▶ **Exercise aim**
All the entries need to be quoted exactly, apart from the pictures, which you should drop.

▶ **Source information**

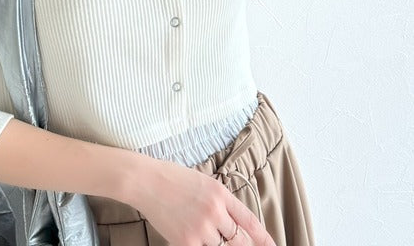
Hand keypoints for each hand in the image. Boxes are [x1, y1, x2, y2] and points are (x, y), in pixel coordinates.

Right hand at [128, 157, 275, 245]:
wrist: (146, 181)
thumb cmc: (171, 178)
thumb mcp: (203, 182)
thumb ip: (219, 201)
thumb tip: (231, 222)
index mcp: (220, 193)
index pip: (249, 220)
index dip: (263, 237)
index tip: (272, 245)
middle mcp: (215, 211)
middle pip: (237, 239)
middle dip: (240, 243)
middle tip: (238, 242)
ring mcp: (201, 228)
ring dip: (214, 242)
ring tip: (201, 228)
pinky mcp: (186, 241)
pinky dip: (200, 245)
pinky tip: (192, 235)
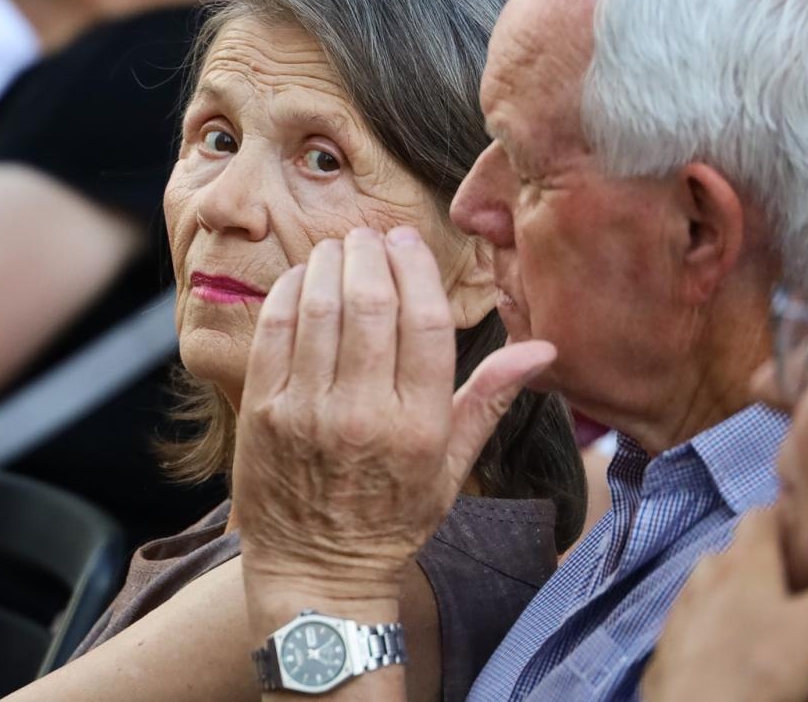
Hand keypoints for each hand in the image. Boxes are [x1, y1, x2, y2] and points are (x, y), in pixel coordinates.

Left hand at [233, 227, 555, 607]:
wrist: (317, 571)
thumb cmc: (391, 518)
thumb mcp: (452, 466)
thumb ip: (490, 398)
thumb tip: (544, 347)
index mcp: (419, 426)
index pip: (424, 321)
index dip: (416, 267)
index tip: (409, 241)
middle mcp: (364, 414)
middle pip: (370, 302)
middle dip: (371, 253)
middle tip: (372, 237)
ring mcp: (307, 411)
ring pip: (321, 306)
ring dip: (331, 262)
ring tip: (341, 249)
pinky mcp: (263, 409)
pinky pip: (274, 329)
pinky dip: (290, 291)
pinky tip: (304, 279)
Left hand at [641, 505, 807, 701]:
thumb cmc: (757, 666)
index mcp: (740, 562)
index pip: (763, 515)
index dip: (790, 518)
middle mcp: (706, 578)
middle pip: (749, 563)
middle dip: (785, 583)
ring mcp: (687, 614)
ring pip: (736, 609)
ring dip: (770, 627)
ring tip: (806, 662)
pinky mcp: (677, 650)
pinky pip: (719, 643)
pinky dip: (747, 656)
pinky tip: (779, 684)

▶ **Reply to the exercise**
Hand keypoints for each hand in the image. Boxes are [x1, y1, x2, y2] and points are (x, y), in pixel coordinates.

Right hand at [128, 157, 275, 245]:
wrist: (146, 181)
thumb cmc: (171, 178)
thumb mcp: (203, 182)
thumb ip: (219, 201)
thumb tip: (231, 222)
index mcp: (220, 193)
index pip: (249, 220)
index dip: (263, 237)
index tip: (272, 245)
middle mcp: (215, 211)
middle pip: (237, 239)
middle dip: (240, 243)
middle tip: (238, 242)
ring mcp: (201, 228)
ring dip: (214, 242)
ring tip: (201, 228)
pinky mcp: (186, 241)
pinky dip: (200, 245)
pinky tip: (192, 235)
Hand keypoints for each hand in the image. Boxes are [x1, y1, x2, y2] and points are (x, y), in pixel coordinates.

Left hand at [233, 227, 555, 607]:
wrist: (317, 571)
thumb cmc: (391, 518)
thumb mcp: (452, 466)
thumb ip: (490, 398)
thumb tip: (544, 347)
index mcp: (419, 426)
index pip: (424, 321)
index dip: (416, 267)
index tip: (409, 241)
middle mcp: (364, 414)
middle pip: (370, 302)
middle dip: (371, 253)
middle tip: (372, 237)
ring mcp: (307, 411)
ring pip: (321, 306)
ring dip: (331, 262)
ring tip: (341, 249)
pinky mcp: (263, 409)
pinky pip: (274, 329)
pinky dip: (290, 291)
pinky tip: (304, 279)
Left hand at [641, 505, 807, 701]:
thumb cmc: (757, 666)
index mcp: (740, 562)
index pip: (763, 515)
index dip: (790, 518)
middle mcp: (706, 578)
middle pip: (749, 563)
middle dip: (785, 583)
ring mcp: (687, 614)
ring pip: (736, 609)
ring dip: (770, 627)
ring tip: (806, 662)
pinky mcp: (677, 650)
pinky pip: (719, 643)
pinky dip: (747, 656)
pinky tip: (779, 684)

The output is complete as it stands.